Resist Political Islam

Ignorant Public, Iran’s pain

Ignorance is a bad seed, which tyrants such as Khamenei and co. cultivate among their subjects, growing an ignorant public, gaining the loyalty of bassijis.

Ignorant Public, Iran’s pain

In their thousands,the bassijis gathered to cheer their Allah, God, Ali Khameinei. They are the ludicrous caricatures of an ignorant public that prevent the Iranian society to progress. Ignorance is a bad seed, which tyrants such as Khamenei and co. cultivate among their subjects.

Quoting Khomeini (approximate): Muslims should think of getting rid of the Devil and not let the sharks [i.e. the West] wolf them. N.B.: Muslims are kindly requested to tolerate each other before giving the world lessons.

Updated: October 2018.

Censorship and propaganda does not and cannot prevent freedom to think and to feel. The Iranian ayatollahs cannot interfere there, but by using violence and coercion they can and do prevent freedom to communicate. The knowledge that they can do this has a disastrous effect upon the writer and the reader.

The writer is afraid of clearly expressing himself. More often than not the journalists of Iranian media copy and paste what the ayatollahs have ordered him to write. The reader is aware of this fact, and his first reaction to the media headlines is All lies – همش دروغه. Since he is prevented from receiving the communications, he relies on rumours; spreading malicious gossip himself. Like the journalist, the reader is inhibited, though in a different way: he remains ignorant.

Ignorance is a pronounced characteristic of the public in Iran. When people ignore each other and deny facts, there is no hope for betterment.

Censorship and propaganda also have a disastrous effect on the Iranian migrants to the lands that have welcomed them in the West. They do not read Iranian media, considered a waste of time, but rely on their correspondents to keep them conversant with the events in Iran. In other words, they rely on the rumours that have been shaped to their correspondent’s taste and opinions. This, added to a nostalgic view of their home country, produces a distorted and tenuous image.
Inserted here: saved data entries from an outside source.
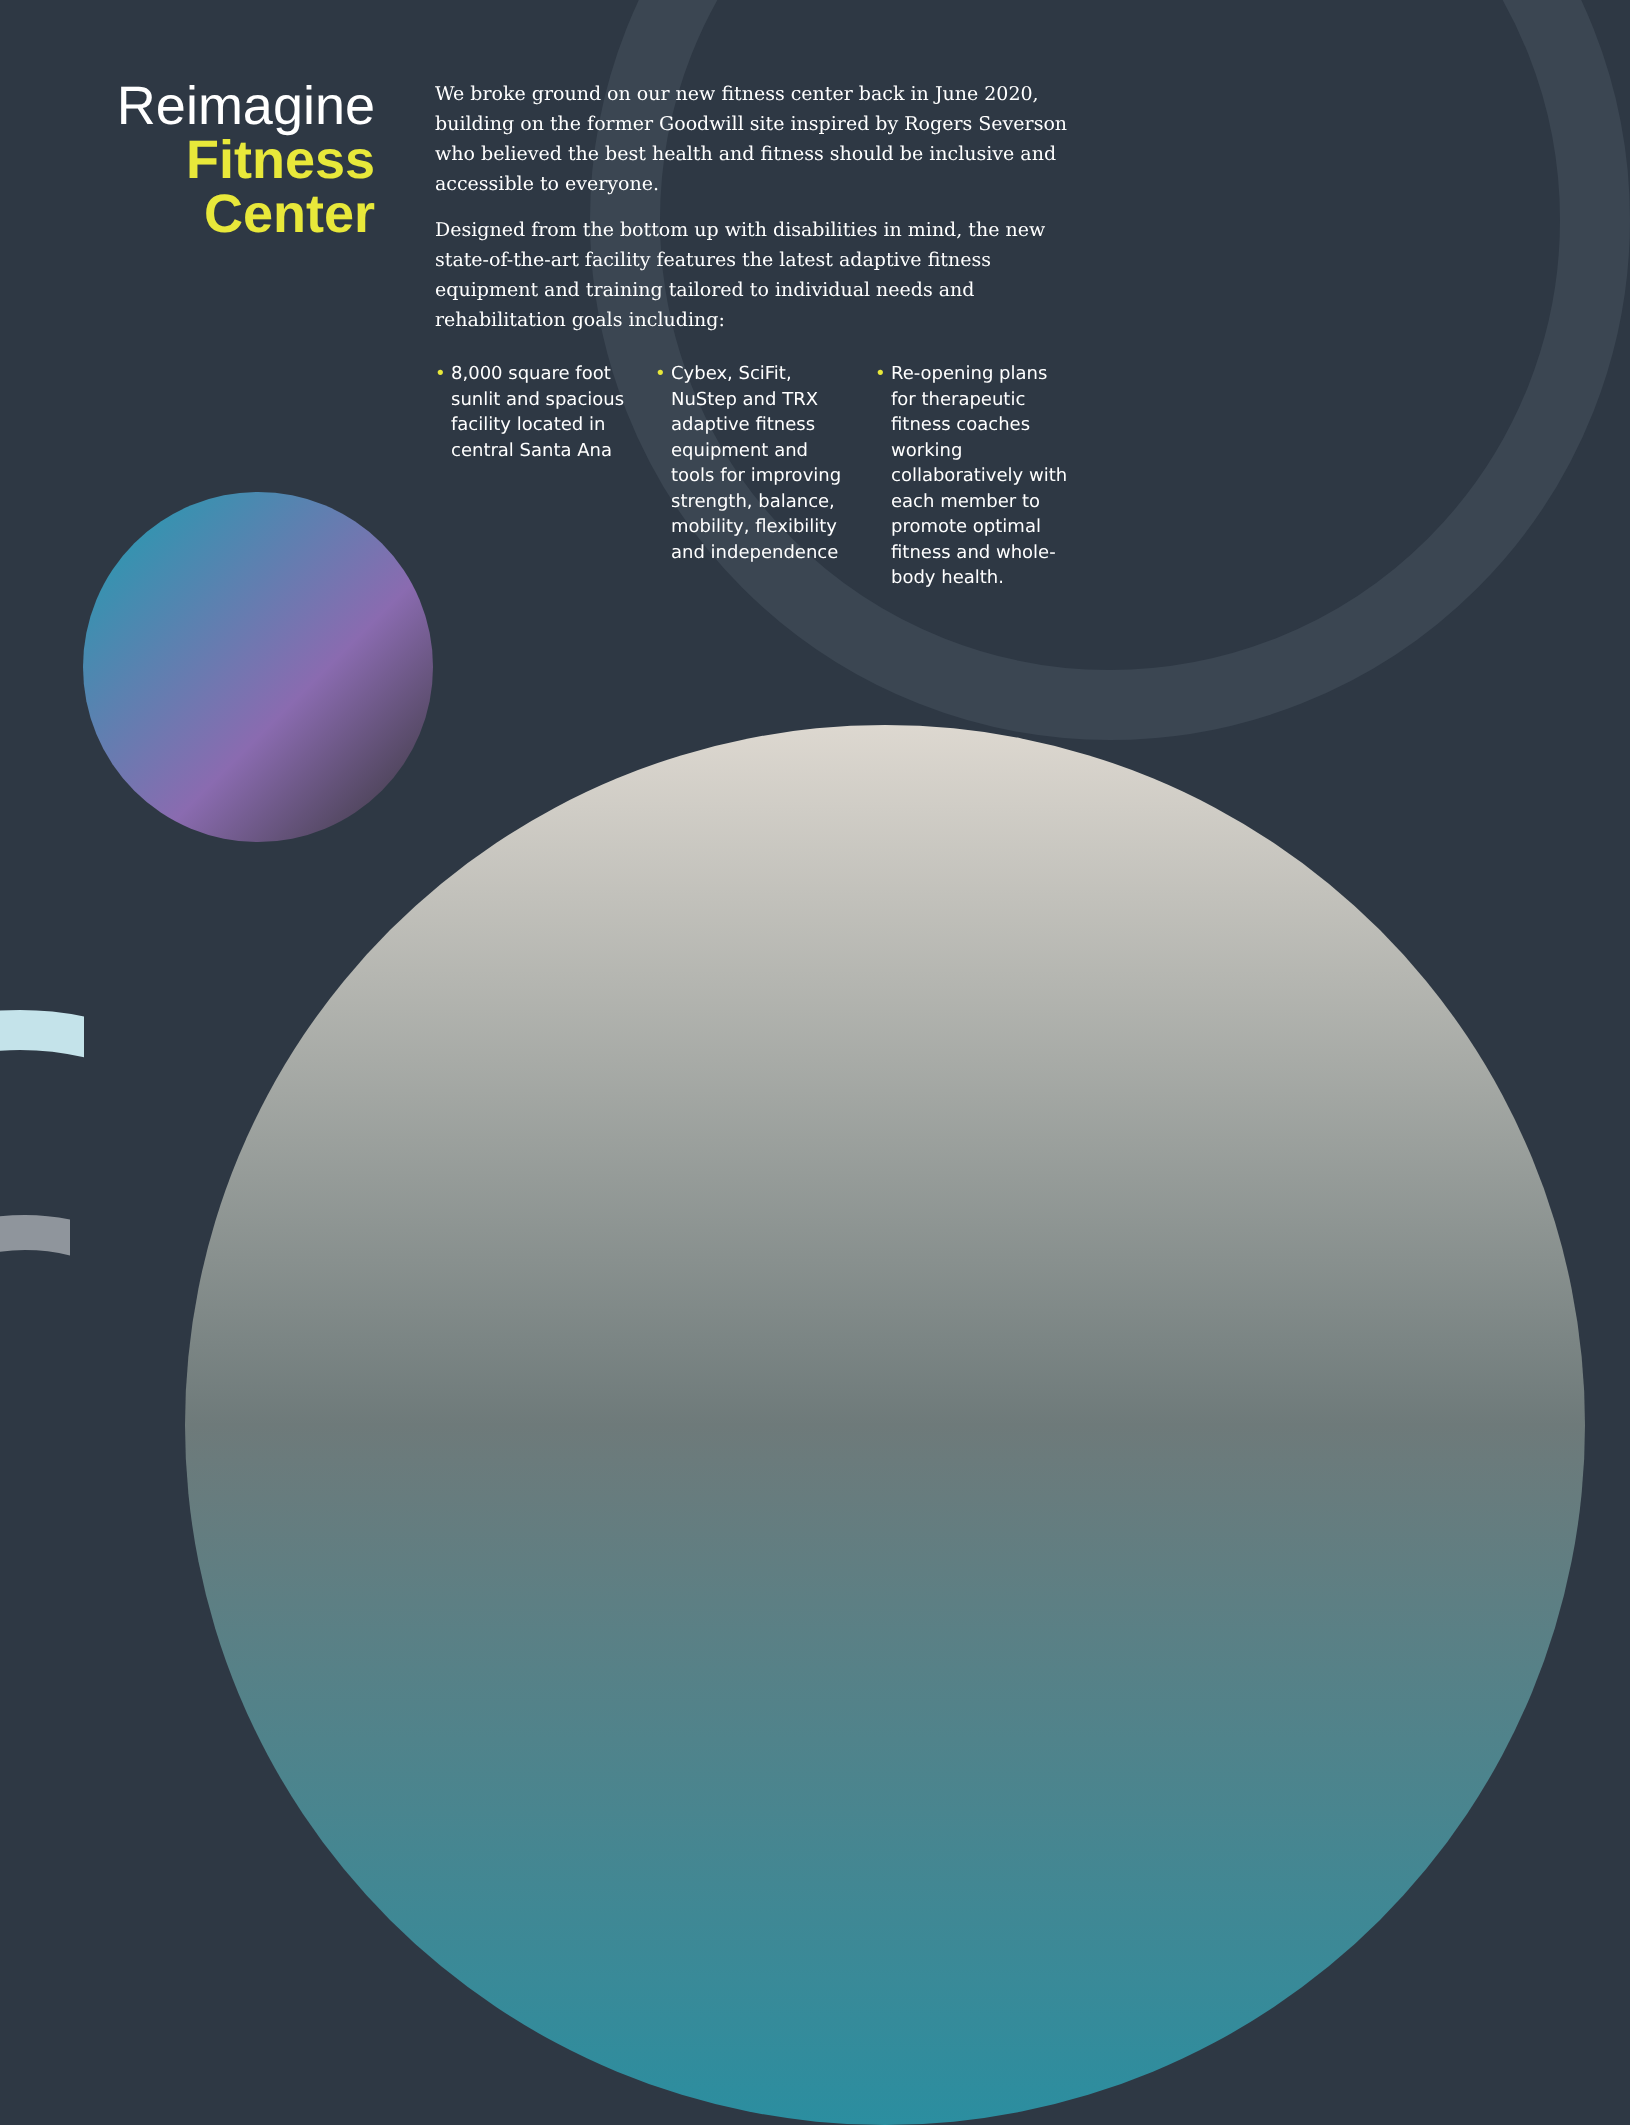Reimagine
Fitness Center
We broke ground on our new fitness center back in June 2020, building on the former Goodwill site inspired by Rogers Severson who believed the best health and fitness should be inclusive and accessible to everyone.
Designed from the bottom up with disabilities in mind, the new state-of-the-art facility features the latest adaptive fitness equipment and training tailored to individual needs and rehabilitation goals including:
• 8,000 square foot sunlit and spacious facility located in central Santa Ana
• Cybex, SciFit, NuStep and TRX adaptive fitness equipment and tools for improving strength, balance, mobility, flexibility and independence
• Re-opening plans for therapeutic fitness coaches working collaboratively with each member to promote optimal fitness and whole-body health.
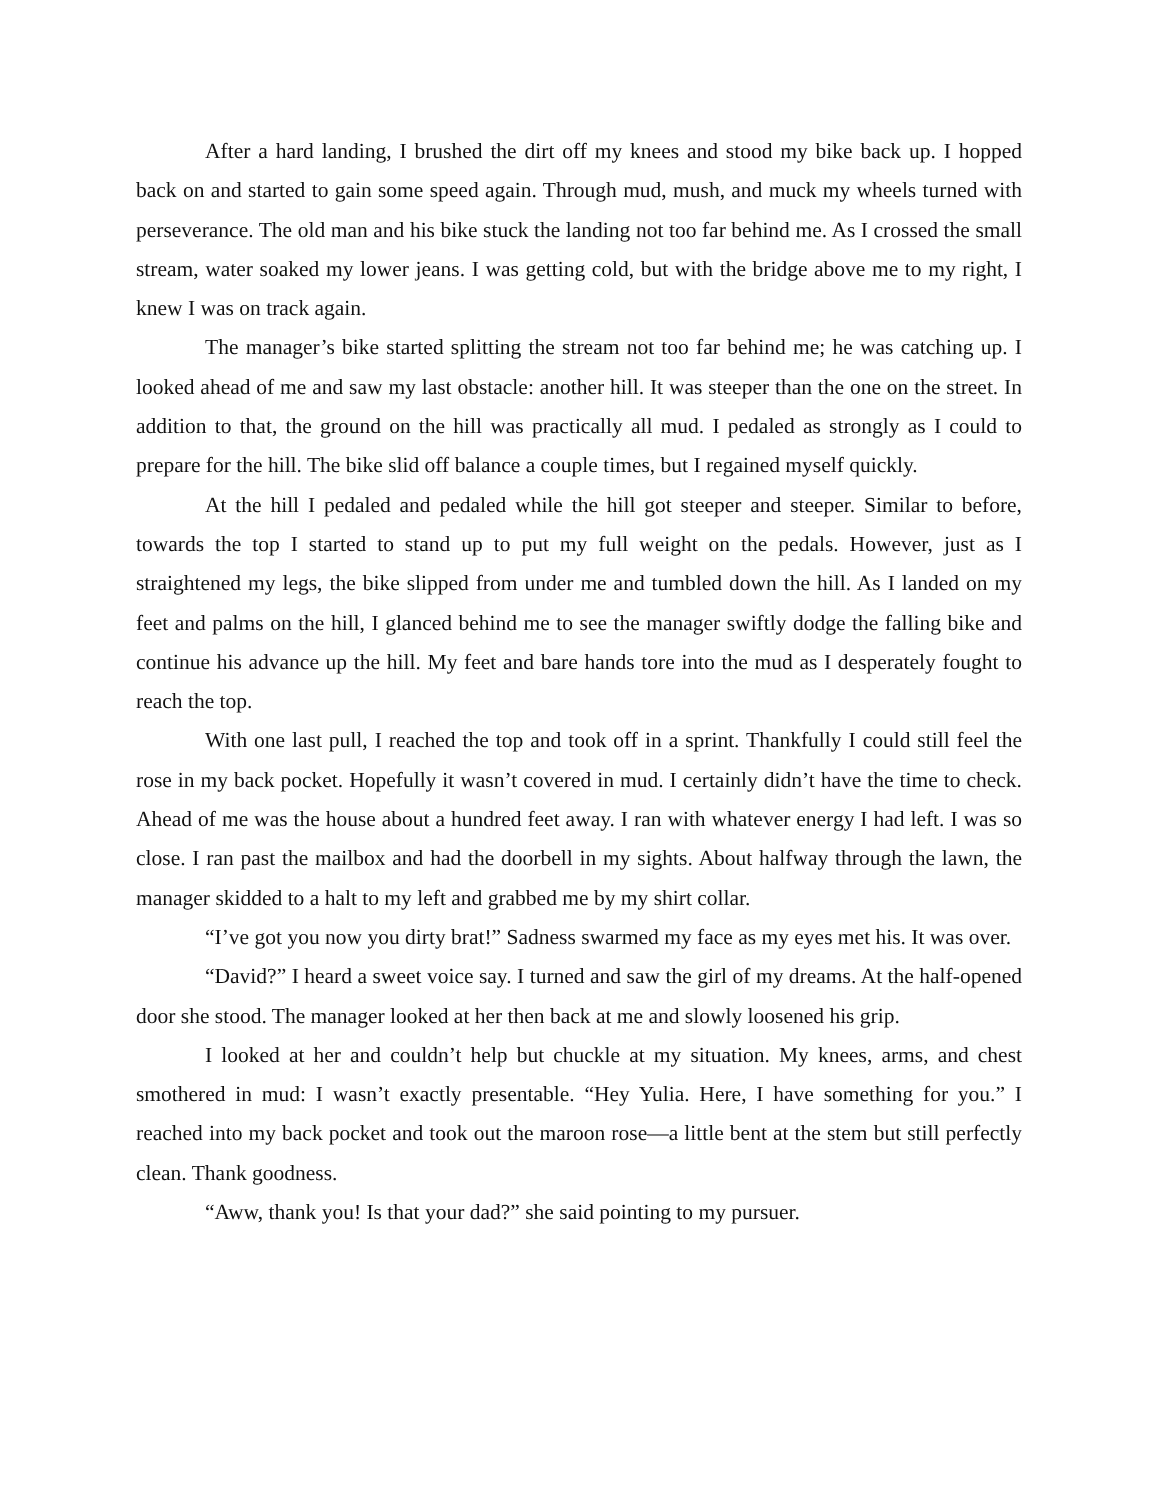After a hard landing, I brushed the dirt off my knees and stood my bike back up. I hopped back on and started to gain some speed again. Through mud, mush, and muck my wheels turned with perseverance. The old man and his bike stuck the landing not too far behind me. As I crossed the small stream, water soaked my lower jeans. I was getting cold, but with the bridge above me to my right, I knew I was on track again.
The manager’s bike started splitting the stream not too far behind me; he was catching up. I looked ahead of me and saw my last obstacle: another hill. It was steeper than the one on the street. In addition to that, the ground on the hill was practically all mud. I pedaled as strongly as I could to prepare for the hill. The bike slid off balance a couple times, but I regained myself quickly.
At the hill I pedaled and pedaled while the hill got steeper and steeper. Similar to before, towards the top I started to stand up to put my full weight on the pedals. However, just as I straightened my legs, the bike slipped from under me and tumbled down the hill. As I landed on my feet and palms on the hill, I glanced behind me to see the manager swiftly dodge the falling bike and continue his advance up the hill. My feet and bare hands tore into the mud as I desperately fought to reach the top.
With one last pull, I reached the top and took off in a sprint. Thankfully I could still feel the rose in my back pocket. Hopefully it wasn’t covered in mud. I certainly didn’t have the time to check. Ahead of me was the house about a hundred feet away. I ran with whatever energy I had left. I was so close. I ran past the mailbox and had the doorbell in my sights. About halfway through the lawn, the manager skidded to a halt to my left and grabbed me by my shirt collar.
“I’ve got you now you dirty brat!” Sadness swarmed my face as my eyes met his. It was over.
“David?” I heard a sweet voice say. I turned and saw the girl of my dreams. At the half-opened door she stood. The manager looked at her then back at me and slowly loosened his grip.
I looked at her and couldn’t help but chuckle at my situation. My knees, arms, and chest smothered in mud: I wasn’t exactly presentable. “Hey Yulia. Here, I have something for you.” I reached into my back pocket and took out the maroon rose—a little bent at the stem but still perfectly clean. Thank goodness.
“Aww, thank you! Is that your dad?” she said pointing to my pursuer.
Our team is confronted with loads of false rumours, and groundless material emailed, notwithstanding bona fides, by our Iranian readers on a daily basis. Some of the subjects hinted at, which we pursue, are based on there is no smoke without fire, albeit there is a long way to go before each material is checked and confirmed.

Interestingly, subjects related to the violation of human rights, such as the fate of Jason Rezaian and Reyhaneh Jabbari, to name the latest who have been headlines in the West, are absent from our readers’ care. Often, upon our enquiry, their replies are far from the facts, or they have never heard of these violations. In fact, they do not really care about such matters as long as they feel safe by obeying the ayatollahs’ lines of conduct in public. They do not realise that they are enslaved.

The Iranian generation brought up in the West, borne from the refugees who fled the revolutionary Iran in the early 1980s, is somehow prepared to face the democratic values and debates. The future will show if they are able to use their capital of education for building Iran with the younger generation in the country, or follow their elders on the path of fear, apathy and gossip.

Once more, and we are repeating ourselves unashamedly, structuring democracy is not about having the right kind of State institutions. It is all about the people’s willingness and the understanding of their environment with an informed opinion. We Iranians have a very long way ahead of us.